Output of Model is nan every time

Hi all.
I’m new to Pytorch. I’m trying to build my own classifier. I have a dataset with nearly 30 thousand images and 52 classes and each image has 60 * 80 size.
This is my network (I’m not sure about the number of neurons in each layer).

class my_network(nn.Module):
    
    def __init__(self, class_num, act=F.relu):
        
        super(my_network, self).__init__()
        
        self.layer1 = nn.Linear(1 * 60 * 80, 50 * 30 * 40)
        self.act1 = act 
        
        self.layer2 = nn.Linear(50 * 30 * 40, 70 * 10 * 15)
        self.act2 = act 
        
        self.layer3 = nn.Linear(70 * 10 * 15, 90 * 5 * 8)
        self.act3 = act
        
        self.layer4 = nn.Linear(90 * 5 * 8, 80)
        self.act4 = act
        
        self.layer5 = nn.Linear(80, class_num)
        
    def forward(self, x):

        x = x.view(x.size(0), -1)

        x = self.layer1(x)
        x = self.act1(x)

        x = self.layer2(x)
        x = self.act2(x)

        x = self.layer3(x)
        x = self.act3(x)

        x = self.layer4(x)
        x = self.act4(x)

        x = self.layer5(x)
        return x

I’m using Cuda for my model, CrossEntropyLoss for my criterion, and SGD for my optimizer.

model = my_network(len(classes))
model = model.to(device)

learning_rate = 0.01
criterion = nn.CrossEntropyLoss()
optimizer = torch.optim.SGD(model.parameters(), lr=learning_rate)

I use the following code for training my model.

for epoch in range(num_epochs):
      train_loss = 0.
 
      for images, labels in train_loader:
          
        images = images.to(device)
        labels = labels.to(device)
      
        optimizer.zero_grad()

        outputs = model(images)
        print(outputs)
        loss = criterion(outputs, labels)

        loss.backward()
        
        optimizer.step()

     
        train_loss += loss.item()
    
      average_loss = train_loss / len(train_loader)

And when I run this, I get nan in output.

tensor([[nan, nan, nan,  ..., nan, nan, nan],
        [nan, nan, nan,  ..., nan, nan, nan],
        [nan, nan, nan,  ..., nan, nan, nan],
        ...,
        [nan, nan, nan,  ..., nan, nan, nan],
        [nan, nan, nan,  ..., nan, nan, nan],
        [nan, nan, nan,  ..., nan, nan, nan]], device='cuda:0',

also, I don’t want to use normalization for my data and I want to use them in this manner.
my inputs do not have any nan or inf value.
what am I doing wrong?

Hi,

Do you see how your loss is changing before you get nan?

If your inputs are not normalized, you might need to reduce the learning rate more to ensure that the training is stable.

1 Like

That seems odd.
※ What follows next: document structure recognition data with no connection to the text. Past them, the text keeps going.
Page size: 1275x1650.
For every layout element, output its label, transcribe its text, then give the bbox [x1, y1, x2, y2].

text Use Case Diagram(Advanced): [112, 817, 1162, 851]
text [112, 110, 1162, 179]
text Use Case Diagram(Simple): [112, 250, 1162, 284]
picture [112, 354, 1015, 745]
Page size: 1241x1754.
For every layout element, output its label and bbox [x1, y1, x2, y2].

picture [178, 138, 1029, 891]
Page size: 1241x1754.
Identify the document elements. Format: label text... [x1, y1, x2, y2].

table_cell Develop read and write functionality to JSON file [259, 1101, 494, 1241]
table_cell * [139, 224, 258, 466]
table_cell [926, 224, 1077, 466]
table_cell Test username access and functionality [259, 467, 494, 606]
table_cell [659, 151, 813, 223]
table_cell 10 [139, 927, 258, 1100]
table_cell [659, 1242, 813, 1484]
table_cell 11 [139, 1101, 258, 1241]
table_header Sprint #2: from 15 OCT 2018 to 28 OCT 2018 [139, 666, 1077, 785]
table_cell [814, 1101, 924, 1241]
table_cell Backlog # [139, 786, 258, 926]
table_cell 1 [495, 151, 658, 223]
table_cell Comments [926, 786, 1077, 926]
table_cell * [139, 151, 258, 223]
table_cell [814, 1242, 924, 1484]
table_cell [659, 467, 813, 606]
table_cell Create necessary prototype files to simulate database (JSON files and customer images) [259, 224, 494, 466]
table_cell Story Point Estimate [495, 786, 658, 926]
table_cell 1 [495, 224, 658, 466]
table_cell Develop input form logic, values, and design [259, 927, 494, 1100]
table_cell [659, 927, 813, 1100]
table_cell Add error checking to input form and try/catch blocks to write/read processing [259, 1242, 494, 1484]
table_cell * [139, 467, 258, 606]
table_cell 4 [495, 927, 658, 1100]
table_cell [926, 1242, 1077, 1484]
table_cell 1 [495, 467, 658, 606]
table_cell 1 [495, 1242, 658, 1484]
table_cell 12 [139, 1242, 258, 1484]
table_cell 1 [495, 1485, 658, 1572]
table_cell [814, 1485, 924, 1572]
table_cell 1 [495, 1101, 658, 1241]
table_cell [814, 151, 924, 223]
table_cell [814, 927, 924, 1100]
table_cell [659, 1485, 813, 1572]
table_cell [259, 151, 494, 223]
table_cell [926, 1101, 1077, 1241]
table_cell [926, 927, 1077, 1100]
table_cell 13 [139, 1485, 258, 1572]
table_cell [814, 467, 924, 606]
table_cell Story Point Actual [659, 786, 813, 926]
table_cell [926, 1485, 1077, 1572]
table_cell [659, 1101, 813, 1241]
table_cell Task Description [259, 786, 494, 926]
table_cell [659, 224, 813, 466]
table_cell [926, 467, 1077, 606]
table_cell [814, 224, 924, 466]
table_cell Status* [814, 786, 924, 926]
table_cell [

I can’t find anything in your case that would cause your error (expect that there would be something weird with the data). Have you tried to overfit one a single example before training on your entire dataset?

Also I think you could make your network a little cleaner (or I’m not sure why you use act):

class my_network(nn.Module):
    def __init__(self, num_classes):
        super(my_network, self).__init__()

        self.layer1 = nn.Linear(1 * 60 * 80, 50 * 30 * 40)
        self.layer2 = nn.Linear(50 * 30 * 40, 70 * 10 * 15)
        self.layer3 = nn.Linear(70 * 10 * 15, 90 * 5 * 8)
        self.layer4 = nn.Linear(90 * 5 * 8, 80)
        self.layer5 = nn.Linear(80, num_classes)

    def forward(self, x):
        x = x.view(x.size(0), -1)
        x = F.relu(self.layer1(x))
        x = F.relu(self.layer2(x))
        x = F.relu(self.layer3(x))
        x = F.relu(self.layer4(x))
        out = self.layer5(x)
        return out

model = my_network(num_classes=52)

I was also thinking that since you’re training on images it would probably be beneficial from a performance viewpoint to use convolutional neural networks rather than a fully connected (but perhaps something you can do after you’ve identified the error).

Hi, why unnormalized inputs will cause the model to diverge?

1 Like

Hello man, I ones had the same problem, I was getting Nans all the time. Lastly I found out that my data contains nans. Run the below command to check if your data contains Nans

outputs = model(images)
check = int((outputs != outputs).sum())
if(check>0):
    print("your data contains Nan")
else:
    print("Your data does not contain Nan, it might be other problem")
1 Like

Similarly, you can replace outputs with the loss or label in the code I sent to check where nan is coming from.

I restarted my system and it started training. I think even the GPU messes up.

Ensure no outputs from the model are 0. Cross entropy fails with 0 and negatives.